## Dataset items
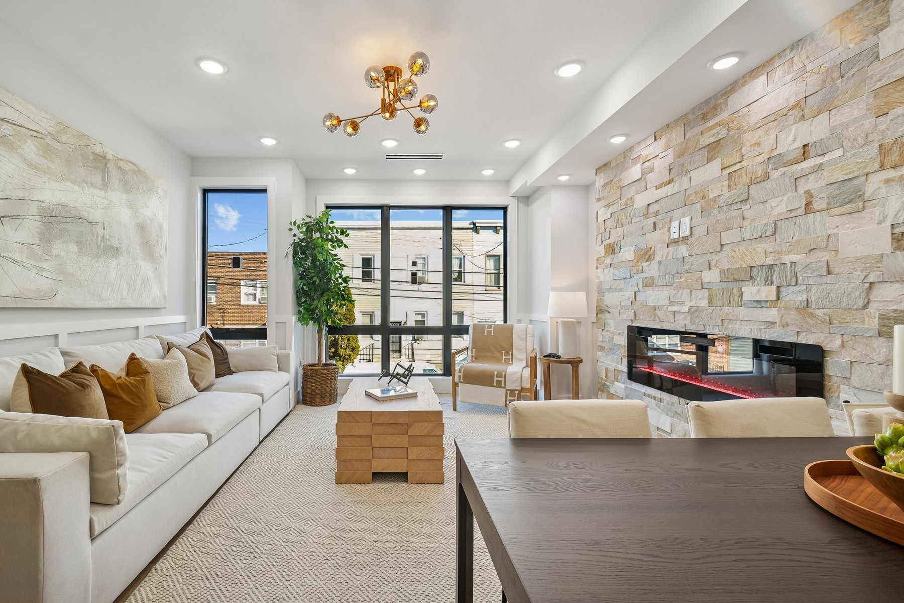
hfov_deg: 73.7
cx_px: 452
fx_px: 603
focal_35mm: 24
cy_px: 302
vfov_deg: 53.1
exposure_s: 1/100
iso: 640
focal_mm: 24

## Exercise goal
All lines above must be repeated exactly, and the pictures must be omitted.

## Result for this task
hfov_deg: 73.7
cx_px: 452
fx_px: 603
focal_35mm: 24
cy_px: 302
vfov_deg: 53.1
exposure_s: 1/100
iso: 640
focal_mm: 24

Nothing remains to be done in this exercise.